:: Entries supplied ::

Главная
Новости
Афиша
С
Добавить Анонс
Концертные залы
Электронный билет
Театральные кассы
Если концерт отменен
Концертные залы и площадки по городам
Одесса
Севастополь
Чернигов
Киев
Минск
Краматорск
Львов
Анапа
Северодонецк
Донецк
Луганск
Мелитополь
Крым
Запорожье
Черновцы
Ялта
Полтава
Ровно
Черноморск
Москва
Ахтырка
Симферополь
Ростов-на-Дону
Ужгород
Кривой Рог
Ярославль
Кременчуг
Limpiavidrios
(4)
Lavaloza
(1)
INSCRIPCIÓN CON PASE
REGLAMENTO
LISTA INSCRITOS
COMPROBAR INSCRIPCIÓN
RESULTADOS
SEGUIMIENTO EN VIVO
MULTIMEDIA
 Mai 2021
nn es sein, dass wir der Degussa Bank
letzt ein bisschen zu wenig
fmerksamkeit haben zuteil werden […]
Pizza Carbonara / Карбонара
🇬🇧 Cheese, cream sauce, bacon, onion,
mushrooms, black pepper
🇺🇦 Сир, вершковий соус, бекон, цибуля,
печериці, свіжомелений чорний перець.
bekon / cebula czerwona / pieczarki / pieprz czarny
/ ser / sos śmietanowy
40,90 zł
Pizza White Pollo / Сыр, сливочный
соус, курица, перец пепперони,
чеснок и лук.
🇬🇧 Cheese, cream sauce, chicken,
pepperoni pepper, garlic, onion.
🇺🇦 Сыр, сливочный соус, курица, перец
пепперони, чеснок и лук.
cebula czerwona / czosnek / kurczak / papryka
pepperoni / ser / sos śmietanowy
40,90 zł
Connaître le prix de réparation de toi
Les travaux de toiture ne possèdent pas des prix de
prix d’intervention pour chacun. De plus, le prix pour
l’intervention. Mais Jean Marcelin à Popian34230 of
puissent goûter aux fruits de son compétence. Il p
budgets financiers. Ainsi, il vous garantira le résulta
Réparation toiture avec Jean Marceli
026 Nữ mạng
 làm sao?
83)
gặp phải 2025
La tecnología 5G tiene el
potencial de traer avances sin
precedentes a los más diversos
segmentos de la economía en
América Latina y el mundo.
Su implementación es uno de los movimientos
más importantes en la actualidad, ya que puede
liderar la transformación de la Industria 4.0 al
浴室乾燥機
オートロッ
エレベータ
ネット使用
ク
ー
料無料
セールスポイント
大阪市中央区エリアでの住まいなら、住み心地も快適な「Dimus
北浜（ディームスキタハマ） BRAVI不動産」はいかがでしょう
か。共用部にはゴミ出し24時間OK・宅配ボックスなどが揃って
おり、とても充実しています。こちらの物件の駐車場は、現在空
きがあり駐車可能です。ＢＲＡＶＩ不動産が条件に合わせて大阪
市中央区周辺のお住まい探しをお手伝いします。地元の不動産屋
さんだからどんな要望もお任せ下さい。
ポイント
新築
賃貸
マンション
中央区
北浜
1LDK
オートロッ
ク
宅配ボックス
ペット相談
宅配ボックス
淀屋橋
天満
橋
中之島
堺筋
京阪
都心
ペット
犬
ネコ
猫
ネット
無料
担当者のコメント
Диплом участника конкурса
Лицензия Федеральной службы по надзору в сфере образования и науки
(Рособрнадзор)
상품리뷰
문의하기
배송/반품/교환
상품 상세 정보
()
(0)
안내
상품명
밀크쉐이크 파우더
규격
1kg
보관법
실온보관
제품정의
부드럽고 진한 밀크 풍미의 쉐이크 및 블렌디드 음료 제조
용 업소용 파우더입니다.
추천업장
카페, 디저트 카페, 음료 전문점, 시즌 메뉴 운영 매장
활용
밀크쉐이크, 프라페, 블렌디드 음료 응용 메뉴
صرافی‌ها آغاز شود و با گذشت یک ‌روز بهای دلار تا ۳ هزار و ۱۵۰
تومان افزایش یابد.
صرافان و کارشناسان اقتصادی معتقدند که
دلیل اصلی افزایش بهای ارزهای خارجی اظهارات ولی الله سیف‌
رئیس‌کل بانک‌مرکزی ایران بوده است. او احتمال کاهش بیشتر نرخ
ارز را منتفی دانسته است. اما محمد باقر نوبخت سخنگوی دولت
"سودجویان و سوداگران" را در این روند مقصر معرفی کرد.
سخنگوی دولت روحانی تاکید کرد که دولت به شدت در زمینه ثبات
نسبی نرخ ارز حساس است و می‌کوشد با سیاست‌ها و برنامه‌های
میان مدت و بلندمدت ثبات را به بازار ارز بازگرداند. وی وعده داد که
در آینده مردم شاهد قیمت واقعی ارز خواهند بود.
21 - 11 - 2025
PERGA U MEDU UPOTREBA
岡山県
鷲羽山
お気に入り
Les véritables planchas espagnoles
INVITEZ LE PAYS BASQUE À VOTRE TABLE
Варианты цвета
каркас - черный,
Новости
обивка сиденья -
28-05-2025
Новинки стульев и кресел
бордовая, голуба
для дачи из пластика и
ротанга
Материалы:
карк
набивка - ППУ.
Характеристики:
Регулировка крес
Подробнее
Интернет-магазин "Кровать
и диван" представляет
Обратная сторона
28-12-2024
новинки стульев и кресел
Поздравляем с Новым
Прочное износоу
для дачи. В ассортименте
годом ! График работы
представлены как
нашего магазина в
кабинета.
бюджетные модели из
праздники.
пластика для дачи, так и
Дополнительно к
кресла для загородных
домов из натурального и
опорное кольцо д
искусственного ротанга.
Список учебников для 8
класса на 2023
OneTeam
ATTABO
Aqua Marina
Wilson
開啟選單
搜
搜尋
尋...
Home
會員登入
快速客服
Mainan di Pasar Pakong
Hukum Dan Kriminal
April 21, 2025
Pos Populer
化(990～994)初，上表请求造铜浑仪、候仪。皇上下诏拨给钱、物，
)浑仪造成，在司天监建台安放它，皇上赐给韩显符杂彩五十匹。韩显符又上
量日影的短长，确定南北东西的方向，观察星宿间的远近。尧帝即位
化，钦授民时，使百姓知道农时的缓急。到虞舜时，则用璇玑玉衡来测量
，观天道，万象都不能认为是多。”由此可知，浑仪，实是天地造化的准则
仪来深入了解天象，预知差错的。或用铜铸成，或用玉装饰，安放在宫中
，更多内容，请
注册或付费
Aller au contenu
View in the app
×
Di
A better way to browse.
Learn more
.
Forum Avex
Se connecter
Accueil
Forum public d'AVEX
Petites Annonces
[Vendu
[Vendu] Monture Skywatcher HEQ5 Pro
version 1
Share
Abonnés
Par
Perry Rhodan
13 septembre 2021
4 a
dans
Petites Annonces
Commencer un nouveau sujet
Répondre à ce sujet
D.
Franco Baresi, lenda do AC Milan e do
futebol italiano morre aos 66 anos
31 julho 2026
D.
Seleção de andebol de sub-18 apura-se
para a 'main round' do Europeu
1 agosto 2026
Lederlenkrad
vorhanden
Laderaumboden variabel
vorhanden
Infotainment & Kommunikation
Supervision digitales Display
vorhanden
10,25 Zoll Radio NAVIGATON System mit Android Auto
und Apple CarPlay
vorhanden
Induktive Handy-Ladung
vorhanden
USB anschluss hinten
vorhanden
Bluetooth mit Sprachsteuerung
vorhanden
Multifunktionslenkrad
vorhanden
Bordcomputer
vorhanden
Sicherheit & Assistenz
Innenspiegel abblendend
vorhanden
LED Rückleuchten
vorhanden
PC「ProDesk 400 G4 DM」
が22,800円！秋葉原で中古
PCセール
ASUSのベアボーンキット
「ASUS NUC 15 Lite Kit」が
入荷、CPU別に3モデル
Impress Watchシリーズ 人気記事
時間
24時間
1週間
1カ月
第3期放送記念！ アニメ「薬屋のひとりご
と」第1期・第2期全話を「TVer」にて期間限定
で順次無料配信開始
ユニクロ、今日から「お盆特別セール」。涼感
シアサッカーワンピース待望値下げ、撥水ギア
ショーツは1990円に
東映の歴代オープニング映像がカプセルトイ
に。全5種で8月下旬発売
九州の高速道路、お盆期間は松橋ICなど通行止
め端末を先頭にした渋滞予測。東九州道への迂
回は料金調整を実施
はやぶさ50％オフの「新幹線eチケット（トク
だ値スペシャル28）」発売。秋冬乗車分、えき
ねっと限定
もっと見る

:::

### Instructions to follow
Return the lines of the records word for word, starting at the very first line and ending with the line that contains "fmerksamkeit haben zuteil werden […]".

### Answer
Главная
Новости
Афиша
С
Добавить Анонс
Концертные залы
Электронный билет
Театральные кассы
Если концерт отменен
Концертные залы и площадки по городам
Одесса
Севастополь
Чернигов
Киев
Минск
Краматорск
Львов
Анапа
Северодонецк
Донецк
Луганск
Мелитополь
Крым
Запорожье
Черновцы
Ялта
Полтава
Ровно
Черноморск
Москва
Ахтырка
Симферополь
Ростов-на-Дону
Ужгород
Кривой Рог
Ярославль
Кременчуг
Limpiavidrios
(4)
Lavaloza
(1)
INSCRIPCIÓN CON PASE
REGLAMENTO
LISTA INSCRITOS
COMPROBAR INSCRIPCIÓN
RESULTADOS
SEGUIMIENTO EN VIVO
MULTIMEDIA
 Mai 2021
nn es sein, dass wir der Degussa Bank
letzt ein bisschen zu wenig
fmerksamkeit haben zuteil werden […]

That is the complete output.